His political career is no less stellar. He joined the French Socialist party, and served as minister for finance. He was instantly distrusted by Socialist party apparatchiks for being both a philosopher and an investment banker. Pascal Lamy, former European commissioner and member of the Socialist party since 1969, says Macron ‘came to the Socialist party for intellectual reasons. He came to politics through philosophy’. You sense that Lamy does not consider this to be a good thing.

When Macron launched the breakaway party En Marche! in 2016 in his home town of Amiens, some were quick to spot the coincidence of the initials ‘EM’. Is En Marche! an ego trip? Political history suggests that starting your own political party is never a good sign: consider Robert Kilroy-Silk or George Galloway. But Macron knows the Socialist party is a toxic brand after Francois Hollande’s failures, and beating Marine Le Pen might take a creative product relaunch.

There is little doubt that Macron is driven by a supreme sense of self-confidence, perhaps even entitlement. A Socialist member of parliament told the Liberation newspaper that ‘the problem with Macron [is] … the great and good of Paris have come to tell him he is the future Kennedy and he’s ended up believing them.’ He makes no pretence at being one of the sans-culottes. He wears his elitism with ease.

His political platform is more early Blair than John F Kennedy. The loi Macron, the law that bears his name, introduced when he was Hollande’s finance minister, is the best guide to his beliefs. It liberalises some aspects of the market, for example transport in Paris, attacks some aspects of restrictive practices, for example allowing shops to open on a Sunday, but leaves some sacred cows, such as the 35-hour week, well alone.

He espouses a politics which is neither traditional left nor traditional right, and seeks to transcend habitual party boundaries. With this, he is tapping into the anti-establishment mood that is no less prevalent in France than Britain or the United States. As a splinter from the Labour party, there is something highly Social Democratic party about En Marche! Macron, like the ‘gang of four’, wants to break the mould.

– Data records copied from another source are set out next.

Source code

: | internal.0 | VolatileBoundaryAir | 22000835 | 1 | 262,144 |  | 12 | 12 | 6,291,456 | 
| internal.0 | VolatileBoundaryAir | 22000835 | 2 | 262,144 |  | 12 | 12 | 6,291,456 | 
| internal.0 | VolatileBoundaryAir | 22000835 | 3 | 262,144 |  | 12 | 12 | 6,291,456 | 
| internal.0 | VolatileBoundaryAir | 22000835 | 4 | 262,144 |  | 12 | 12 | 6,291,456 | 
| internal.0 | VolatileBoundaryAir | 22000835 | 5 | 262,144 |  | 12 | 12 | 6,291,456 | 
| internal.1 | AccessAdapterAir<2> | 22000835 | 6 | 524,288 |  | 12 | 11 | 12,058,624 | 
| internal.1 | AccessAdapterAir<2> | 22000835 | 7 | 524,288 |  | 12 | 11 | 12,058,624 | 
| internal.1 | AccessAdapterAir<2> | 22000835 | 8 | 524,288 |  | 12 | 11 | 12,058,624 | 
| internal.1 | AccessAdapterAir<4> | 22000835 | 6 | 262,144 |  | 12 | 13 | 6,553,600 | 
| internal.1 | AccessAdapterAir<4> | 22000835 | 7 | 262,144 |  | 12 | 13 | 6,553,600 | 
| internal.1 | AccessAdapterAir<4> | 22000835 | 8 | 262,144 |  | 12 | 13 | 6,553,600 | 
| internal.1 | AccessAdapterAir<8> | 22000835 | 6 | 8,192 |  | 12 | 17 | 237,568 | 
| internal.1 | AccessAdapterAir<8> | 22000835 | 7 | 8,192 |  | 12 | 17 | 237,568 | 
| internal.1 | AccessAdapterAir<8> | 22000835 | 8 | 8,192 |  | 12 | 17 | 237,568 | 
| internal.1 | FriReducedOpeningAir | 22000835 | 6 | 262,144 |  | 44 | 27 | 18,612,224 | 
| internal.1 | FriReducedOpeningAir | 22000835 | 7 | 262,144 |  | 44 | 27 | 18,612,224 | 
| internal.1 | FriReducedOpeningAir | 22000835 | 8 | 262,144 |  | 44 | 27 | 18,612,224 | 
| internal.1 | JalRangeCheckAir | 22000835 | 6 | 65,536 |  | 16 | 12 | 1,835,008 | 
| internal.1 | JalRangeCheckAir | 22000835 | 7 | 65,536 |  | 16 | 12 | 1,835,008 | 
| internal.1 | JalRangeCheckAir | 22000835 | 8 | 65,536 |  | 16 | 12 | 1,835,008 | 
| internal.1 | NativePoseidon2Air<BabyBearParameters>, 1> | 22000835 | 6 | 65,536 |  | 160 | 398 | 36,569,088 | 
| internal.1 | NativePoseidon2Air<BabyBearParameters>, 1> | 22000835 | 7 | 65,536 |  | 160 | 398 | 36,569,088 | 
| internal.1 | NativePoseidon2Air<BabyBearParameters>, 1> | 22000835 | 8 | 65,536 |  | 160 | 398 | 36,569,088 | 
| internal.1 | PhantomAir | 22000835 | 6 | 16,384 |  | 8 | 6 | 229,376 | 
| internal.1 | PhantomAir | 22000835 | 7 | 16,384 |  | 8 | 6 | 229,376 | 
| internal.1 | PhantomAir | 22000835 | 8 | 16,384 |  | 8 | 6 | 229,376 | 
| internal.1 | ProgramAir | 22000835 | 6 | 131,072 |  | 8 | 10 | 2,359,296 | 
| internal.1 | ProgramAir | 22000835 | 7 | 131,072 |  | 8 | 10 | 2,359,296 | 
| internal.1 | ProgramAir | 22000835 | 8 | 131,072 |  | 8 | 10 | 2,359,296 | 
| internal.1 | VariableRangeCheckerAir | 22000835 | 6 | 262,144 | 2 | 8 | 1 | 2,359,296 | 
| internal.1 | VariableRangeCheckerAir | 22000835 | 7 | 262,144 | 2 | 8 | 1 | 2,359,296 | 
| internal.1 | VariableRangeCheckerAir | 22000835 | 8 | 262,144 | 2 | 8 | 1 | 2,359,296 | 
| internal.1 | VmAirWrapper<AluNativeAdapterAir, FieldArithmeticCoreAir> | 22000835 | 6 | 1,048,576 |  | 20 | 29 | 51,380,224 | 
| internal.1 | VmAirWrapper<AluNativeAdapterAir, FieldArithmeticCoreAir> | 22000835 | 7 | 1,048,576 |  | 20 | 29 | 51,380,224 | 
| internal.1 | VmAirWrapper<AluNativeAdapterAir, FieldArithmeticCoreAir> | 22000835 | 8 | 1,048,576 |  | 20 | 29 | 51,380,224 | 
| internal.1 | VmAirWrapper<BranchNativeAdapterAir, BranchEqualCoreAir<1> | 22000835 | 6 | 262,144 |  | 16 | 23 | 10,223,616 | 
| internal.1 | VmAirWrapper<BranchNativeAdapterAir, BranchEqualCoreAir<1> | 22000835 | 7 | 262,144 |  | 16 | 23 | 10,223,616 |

Macron seeks to marry liberal economics to social solidarity. Individual freedom within a strong society. Pro-business. Pro-European Union. This involves placing distance between himself and the old left, especially the French trade unions. But is also involves intervening into markets where they fail. This is classic Third Way politics.

There is a sense of Hollywood about him too. His personal opinion poll ratings are stratospheric. This time last year he was polling twice as favourably as Hollande. The French media love him. He appears on the cover of magazines as frequently as any movie star or singer.

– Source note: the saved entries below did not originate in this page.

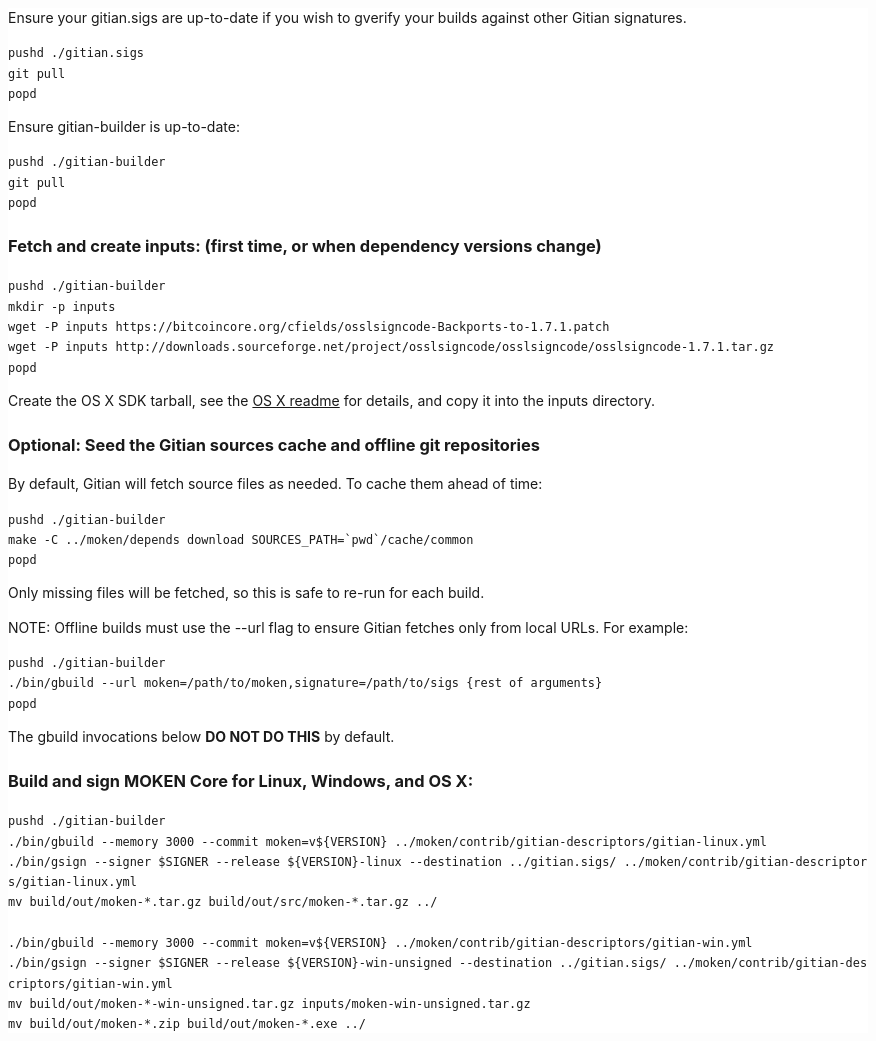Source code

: Ensure your gitian.sigs are up-to-date if you wish to gverify your builds against other Gitian signatures.

    pushd ./gitian.sigs
    git pull
    popd

Ensure gitian-builder is up-to-date:

    pushd ./gitian-builder
    git pull
    popd

### Fetch and create inputs: (first time, or when dependency versions change)

    pushd ./gitian-builder
    mkdir -p inputs
    wget -P inputs https://bitcoincore.org/cfields/osslsigncode-Backports-to-1.7.1.patch
    wget -P inputs http://downloads.sourceforge.net/project/osslsigncode/osslsigncode/osslsigncode-1.7.1.tar.gz
    popd

Create the OS X SDK tarball, see the [OS X readme](README_osx.md) for details, and copy it into the inputs directory.

### Optional: Seed the Gitian sources cache and offline git repositories

By default, Gitian will fetch source files as needed. To cache them ahead of time:

    pushd ./gitian-builder
    make -C ../moken/depends download SOURCES_PATH=`pwd`/cache/common
    popd

Only missing files will be fetched, so this is safe to re-run for each build.

NOTE: Offline builds must use the --url flag to ensure Gitian fetches only from local URLs. For example:

    pushd ./gitian-builder
    ./bin/gbuild --url moken=/path/to/moken,signature=/path/to/sigs {rest of arguments}
    popd

The gbuild invocations below <b>DO NOT DO THIS</b> by default.

### Build and sign MOKEN Core for Linux, Windows, and OS X:

    pushd ./gitian-builder
    ./bin/gbuild --memory 3000 --commit moken=v${VERSION} ../moken/contrib/gitian-descriptors/gitian-linux.yml
    ./bin/gsign --signer $SIGNER --release ${VERSION}-linux --destination ../gitian.sigs/ ../moken/contrib/gitian-descriptors/gitian-linux.yml
    mv build/out/moken-*.tar.gz build/out/src/moken-*.tar.gz ../

    ./bin/gbuild --memory 3000 --commit moken=v${VERSION} ../moken/contrib/gitian-descriptors/gitian-win.yml
    ./bin/gsign --signer $SIGNER --release ${VERSION}-win-unsigned --destination ../gitian.sigs/ ../moken/contrib/gitian-descriptors/gitian-win.yml
    mv build/out/moken-*-win-unsigned.tar.gz inputs/moken-win-unsigned.tar.gz
    mv build/out/moken-*.zip build/out/moken-*.exe ../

It is all highly beguiling for progressives. Macron has become our Rorschach test: we stare deep into his steel-grey eyes, and we see our own hopes, fears and aspirations looking back. But it is all highly dangerous too. Certainly in the United Kingdom, there is no future in a breakaway from the Labour party. Our electoral system punishes small parties. Similarly, parties built on personalities are built on sand. Film-star good looks can get you so far. But ultimately, parties need deep roots in society and robust policies, anchored in values.

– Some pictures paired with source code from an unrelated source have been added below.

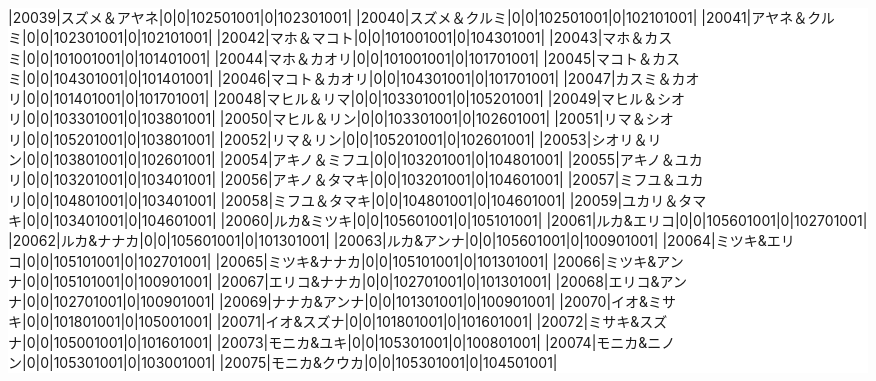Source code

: |20039|スズメ＆アヤネ|0|0|102501001|0|102301001|
|20040|スズメ＆クルミ|0|0|102501001|0|102101001|
|20041|アヤネ＆クルミ|0|0|102301001|0|102101001|
|20042|マホ＆マコト|0|0|101001001|0|104301001|
|20043|マホ＆カスミ|0|0|101001001|0|101401001|
|20044|マホ＆カオリ|0|0|101001001|0|101701001|
|20045|マコト＆カスミ|0|0|104301001|0|101401001|
|20046|マコト＆カオリ|0|0|104301001|0|101701001|
|20047|カスミ＆カオリ|0|0|101401001|0|101701001|
|20048|マヒル＆リマ|0|0|103301001|0|105201001|
|20049|マヒル＆シオリ|0|0|103301001|0|103801001|
|20050|マヒル＆リン|0|0|103301001|0|102601001|
|20051|リマ＆シオリ|0|0|105201001|0|103801001|
|20052|リマ＆リン|0|0|105201001|0|102601001|
|20053|シオリ＆リン|0|0|103801001|0|102601001|
|20054|アキノ＆ミフユ|0|0|103201001|0|104801001|
|20055|アキノ＆ユカリ|0|0|103201001|0|103401001|
|20056|アキノ＆タマキ|0|0|103201001|0|104601001|
|20057|ミフユ＆ユカリ|0|0|104801001|0|103401001|
|20058|ミフユ＆タマキ|0|0|104801001|0|104601001|
|20059|ユカリ＆タマキ|0|0|103401001|0|104601001|
|20060|ルカ&ミツキ|0|0|105601001|0|105101001|
|20061|ルカ&エリコ|0|0|105601001|0|102701001|
|20062|ルカ&ナナカ|0|0|105601001|0|101301001|
|20063|ルカ&アンナ|0|0|105601001|0|100901001|
|20064|ミツキ&エリコ|0|0|105101001|0|102701001|
|20065|ミツキ&ナナカ|0|0|105101001|0|101301001|
|20066|ミツキ&アンナ|0|0|105101001|0|100901001|
|20067|エリコ&ナナカ|0|0|102701001|0|101301001|
|20068|エリコ&アンナ|0|0|102701001|0|100901001|
|20069|ナナカ&アンナ|0|0|101301001|0|100901001|
|20070|イオ&ミサキ|0|0|101801001|0|105001001|
|20071|イオ&スズナ|0|0|101801001|0|101601001|
|20072|ミサキ&スズナ|0|0|105001001|0|101601001|
|20073|モニカ&ユキ|0|0|105301001|0|100801001|
|20074|モニカ&ニノン|0|0|105301001|0|103001001|
|20075|モニカ&クウカ|0|0|105301001|0|104501001|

This year, Emmanuel Macron turns 40. He has made his millions, been a minister, and started his own political party. His attempt to fashion a radical centre-ground politics is laudable, necessary even. He stands the best chance of beating Le Pen for the presidency, which must outweigh all else. The gnawing doubt is En Marche! is a feu de paille – a flash in the pan – destined to dazzle us briefly before fizzling out. Our hearts may leap at the prospect of a radical centre politician actually winning an election, but our heads should remind us that charismatic leaders are only rarely the real deal.